Records to process start

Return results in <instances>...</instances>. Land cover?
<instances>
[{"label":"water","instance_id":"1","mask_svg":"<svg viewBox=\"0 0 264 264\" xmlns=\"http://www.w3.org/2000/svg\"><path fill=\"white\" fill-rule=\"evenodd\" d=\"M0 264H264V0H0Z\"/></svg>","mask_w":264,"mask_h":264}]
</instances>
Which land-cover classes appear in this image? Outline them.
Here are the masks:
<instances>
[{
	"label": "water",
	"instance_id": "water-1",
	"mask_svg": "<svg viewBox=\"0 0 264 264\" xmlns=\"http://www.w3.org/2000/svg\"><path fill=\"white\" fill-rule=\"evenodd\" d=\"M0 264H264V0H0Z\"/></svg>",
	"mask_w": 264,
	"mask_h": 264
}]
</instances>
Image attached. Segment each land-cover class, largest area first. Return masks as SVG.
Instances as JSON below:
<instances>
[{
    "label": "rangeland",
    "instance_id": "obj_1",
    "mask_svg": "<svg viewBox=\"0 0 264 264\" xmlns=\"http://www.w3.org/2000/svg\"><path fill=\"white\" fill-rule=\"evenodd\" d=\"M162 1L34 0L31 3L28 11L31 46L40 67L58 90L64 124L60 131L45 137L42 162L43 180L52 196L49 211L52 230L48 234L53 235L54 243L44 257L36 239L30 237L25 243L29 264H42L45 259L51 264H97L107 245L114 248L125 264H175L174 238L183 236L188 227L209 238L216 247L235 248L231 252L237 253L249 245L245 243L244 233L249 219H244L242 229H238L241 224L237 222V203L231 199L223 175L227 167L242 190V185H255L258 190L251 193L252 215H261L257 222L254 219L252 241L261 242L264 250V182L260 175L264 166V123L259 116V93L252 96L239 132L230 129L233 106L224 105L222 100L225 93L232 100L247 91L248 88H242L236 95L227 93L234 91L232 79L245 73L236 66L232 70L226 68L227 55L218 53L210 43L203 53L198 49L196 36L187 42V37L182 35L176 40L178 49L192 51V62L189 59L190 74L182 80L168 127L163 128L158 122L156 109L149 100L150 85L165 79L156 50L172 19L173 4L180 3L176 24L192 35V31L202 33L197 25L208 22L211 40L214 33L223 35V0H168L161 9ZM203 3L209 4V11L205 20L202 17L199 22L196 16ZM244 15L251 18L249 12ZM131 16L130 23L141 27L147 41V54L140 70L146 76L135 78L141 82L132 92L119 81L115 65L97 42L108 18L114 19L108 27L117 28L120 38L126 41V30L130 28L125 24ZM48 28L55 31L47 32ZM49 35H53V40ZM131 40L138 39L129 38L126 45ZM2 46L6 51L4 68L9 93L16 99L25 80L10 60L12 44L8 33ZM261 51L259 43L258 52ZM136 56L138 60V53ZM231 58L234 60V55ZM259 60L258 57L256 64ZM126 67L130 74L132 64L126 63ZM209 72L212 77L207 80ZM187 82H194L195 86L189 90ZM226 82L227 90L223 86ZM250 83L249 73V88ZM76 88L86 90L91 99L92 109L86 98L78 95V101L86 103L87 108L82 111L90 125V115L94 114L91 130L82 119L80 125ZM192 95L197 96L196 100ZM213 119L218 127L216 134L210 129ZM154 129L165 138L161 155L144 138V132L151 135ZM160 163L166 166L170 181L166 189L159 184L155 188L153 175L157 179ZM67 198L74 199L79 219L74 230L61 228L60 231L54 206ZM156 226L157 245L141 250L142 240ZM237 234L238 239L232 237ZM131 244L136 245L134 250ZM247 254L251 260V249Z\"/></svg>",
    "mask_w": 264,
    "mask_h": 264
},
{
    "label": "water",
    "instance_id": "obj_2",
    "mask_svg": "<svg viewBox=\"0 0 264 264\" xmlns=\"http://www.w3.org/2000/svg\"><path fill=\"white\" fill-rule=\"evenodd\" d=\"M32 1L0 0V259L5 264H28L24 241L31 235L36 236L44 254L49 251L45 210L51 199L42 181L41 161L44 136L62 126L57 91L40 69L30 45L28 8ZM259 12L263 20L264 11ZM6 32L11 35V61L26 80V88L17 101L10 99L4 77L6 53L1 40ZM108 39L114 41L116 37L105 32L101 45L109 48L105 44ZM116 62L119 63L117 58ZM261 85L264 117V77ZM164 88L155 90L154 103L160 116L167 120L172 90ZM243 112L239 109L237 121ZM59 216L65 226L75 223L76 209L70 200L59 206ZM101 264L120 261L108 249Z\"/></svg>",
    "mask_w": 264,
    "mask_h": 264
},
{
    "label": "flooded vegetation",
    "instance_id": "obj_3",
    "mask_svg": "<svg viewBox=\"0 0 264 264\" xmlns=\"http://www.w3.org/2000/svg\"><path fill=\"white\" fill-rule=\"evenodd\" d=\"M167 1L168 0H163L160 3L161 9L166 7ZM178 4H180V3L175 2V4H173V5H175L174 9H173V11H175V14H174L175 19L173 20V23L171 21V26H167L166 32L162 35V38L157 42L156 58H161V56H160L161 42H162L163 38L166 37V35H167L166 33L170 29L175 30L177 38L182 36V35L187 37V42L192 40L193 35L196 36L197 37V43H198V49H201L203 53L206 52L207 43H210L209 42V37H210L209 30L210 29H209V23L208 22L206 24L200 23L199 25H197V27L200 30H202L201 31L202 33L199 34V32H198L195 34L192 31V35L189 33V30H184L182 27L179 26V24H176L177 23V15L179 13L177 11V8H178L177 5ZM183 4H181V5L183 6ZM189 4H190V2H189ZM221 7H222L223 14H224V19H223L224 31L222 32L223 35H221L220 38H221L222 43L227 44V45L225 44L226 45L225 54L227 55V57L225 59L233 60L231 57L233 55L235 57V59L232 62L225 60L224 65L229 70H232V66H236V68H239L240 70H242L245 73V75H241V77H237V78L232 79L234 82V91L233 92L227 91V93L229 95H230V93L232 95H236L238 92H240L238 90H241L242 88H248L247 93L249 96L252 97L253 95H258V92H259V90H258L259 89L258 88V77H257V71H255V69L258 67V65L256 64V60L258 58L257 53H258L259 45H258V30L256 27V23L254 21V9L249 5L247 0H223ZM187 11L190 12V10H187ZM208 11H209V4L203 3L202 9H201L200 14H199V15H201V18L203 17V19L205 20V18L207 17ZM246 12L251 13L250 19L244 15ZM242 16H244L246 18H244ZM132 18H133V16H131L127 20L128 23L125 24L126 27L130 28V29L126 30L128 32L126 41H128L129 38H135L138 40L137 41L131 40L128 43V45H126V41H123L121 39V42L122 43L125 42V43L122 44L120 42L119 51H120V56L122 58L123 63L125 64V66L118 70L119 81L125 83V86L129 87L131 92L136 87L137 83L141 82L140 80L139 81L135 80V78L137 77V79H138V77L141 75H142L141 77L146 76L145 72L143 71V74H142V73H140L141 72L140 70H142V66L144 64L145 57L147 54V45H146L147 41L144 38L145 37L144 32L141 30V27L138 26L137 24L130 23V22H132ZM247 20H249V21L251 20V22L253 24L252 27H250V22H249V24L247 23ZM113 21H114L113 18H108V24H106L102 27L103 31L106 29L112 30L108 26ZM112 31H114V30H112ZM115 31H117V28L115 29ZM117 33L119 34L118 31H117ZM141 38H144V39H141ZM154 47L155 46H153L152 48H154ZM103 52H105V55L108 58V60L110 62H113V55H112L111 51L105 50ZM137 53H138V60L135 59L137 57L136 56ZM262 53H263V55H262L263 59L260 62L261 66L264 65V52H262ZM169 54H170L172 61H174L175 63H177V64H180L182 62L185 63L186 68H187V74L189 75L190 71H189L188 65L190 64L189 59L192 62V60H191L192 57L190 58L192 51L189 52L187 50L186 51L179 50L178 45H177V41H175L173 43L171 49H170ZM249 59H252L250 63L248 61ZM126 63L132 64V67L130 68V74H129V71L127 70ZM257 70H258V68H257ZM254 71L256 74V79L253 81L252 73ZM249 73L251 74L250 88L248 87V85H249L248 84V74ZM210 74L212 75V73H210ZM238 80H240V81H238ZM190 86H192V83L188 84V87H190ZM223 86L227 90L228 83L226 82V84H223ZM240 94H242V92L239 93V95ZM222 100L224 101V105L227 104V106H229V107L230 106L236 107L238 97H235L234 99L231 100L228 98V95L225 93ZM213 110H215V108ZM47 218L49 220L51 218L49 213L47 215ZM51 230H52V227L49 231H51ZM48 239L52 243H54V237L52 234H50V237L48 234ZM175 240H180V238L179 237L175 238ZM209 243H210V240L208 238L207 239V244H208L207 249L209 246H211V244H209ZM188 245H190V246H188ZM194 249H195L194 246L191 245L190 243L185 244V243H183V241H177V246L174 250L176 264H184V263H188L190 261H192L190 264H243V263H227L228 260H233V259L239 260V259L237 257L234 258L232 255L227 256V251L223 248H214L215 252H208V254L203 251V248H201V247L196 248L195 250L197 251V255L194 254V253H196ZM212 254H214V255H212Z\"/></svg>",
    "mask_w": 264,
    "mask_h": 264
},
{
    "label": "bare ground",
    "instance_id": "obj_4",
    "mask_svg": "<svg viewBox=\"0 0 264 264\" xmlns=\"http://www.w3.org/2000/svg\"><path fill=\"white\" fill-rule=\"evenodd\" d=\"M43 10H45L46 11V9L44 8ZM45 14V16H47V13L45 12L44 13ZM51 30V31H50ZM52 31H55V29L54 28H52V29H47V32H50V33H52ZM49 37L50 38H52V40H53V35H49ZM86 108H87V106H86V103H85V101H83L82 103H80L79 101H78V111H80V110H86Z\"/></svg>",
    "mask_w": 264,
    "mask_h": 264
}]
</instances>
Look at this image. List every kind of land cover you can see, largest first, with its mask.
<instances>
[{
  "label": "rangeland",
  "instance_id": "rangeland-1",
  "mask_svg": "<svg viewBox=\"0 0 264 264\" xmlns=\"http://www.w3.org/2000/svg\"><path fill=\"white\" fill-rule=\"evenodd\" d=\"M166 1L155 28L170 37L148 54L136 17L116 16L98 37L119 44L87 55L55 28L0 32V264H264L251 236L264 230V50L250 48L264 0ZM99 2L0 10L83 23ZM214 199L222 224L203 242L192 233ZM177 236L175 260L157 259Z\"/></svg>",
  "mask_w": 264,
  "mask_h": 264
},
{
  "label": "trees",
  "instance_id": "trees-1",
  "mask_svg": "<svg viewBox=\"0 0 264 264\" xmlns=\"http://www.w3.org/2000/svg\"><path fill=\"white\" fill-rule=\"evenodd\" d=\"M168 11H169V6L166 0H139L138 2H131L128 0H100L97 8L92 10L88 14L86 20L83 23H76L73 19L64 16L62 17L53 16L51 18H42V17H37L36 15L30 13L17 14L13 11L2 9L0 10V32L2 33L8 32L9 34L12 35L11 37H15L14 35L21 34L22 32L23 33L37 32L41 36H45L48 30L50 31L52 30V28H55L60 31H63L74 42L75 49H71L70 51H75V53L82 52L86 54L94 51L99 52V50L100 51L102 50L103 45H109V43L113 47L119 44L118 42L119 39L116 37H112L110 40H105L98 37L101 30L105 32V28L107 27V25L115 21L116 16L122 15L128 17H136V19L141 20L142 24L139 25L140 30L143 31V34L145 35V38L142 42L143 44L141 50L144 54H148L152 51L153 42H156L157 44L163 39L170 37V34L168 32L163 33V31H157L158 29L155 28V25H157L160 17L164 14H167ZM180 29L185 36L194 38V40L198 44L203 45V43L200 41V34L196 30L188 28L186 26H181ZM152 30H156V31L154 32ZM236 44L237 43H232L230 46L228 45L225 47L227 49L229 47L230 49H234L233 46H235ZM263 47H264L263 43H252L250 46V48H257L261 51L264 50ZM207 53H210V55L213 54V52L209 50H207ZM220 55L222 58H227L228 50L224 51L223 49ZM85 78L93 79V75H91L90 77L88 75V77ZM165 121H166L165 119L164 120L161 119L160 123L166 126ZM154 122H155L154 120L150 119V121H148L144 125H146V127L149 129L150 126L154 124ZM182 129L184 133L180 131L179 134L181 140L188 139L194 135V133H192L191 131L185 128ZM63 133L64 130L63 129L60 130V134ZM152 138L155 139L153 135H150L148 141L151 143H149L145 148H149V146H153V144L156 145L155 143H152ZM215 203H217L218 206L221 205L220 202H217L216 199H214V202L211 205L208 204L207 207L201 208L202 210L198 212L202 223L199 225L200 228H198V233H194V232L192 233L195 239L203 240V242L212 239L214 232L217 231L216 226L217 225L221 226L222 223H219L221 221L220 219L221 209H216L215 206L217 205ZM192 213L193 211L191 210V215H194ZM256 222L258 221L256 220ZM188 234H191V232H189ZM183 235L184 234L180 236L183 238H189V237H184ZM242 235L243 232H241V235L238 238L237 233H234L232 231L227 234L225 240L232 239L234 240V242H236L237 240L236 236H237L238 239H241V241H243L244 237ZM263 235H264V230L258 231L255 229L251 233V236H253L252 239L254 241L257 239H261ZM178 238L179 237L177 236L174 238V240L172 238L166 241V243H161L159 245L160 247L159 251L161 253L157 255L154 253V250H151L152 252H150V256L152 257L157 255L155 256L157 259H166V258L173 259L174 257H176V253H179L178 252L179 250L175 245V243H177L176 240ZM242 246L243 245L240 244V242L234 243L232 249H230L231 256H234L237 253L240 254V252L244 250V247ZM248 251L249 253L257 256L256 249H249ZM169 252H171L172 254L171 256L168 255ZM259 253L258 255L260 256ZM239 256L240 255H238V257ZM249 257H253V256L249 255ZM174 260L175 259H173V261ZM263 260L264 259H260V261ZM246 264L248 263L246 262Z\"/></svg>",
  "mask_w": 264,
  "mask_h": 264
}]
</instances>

Records to process end

How many lines of the data above contain the string "masks"? Matching is case-sensitive; give only the number.

2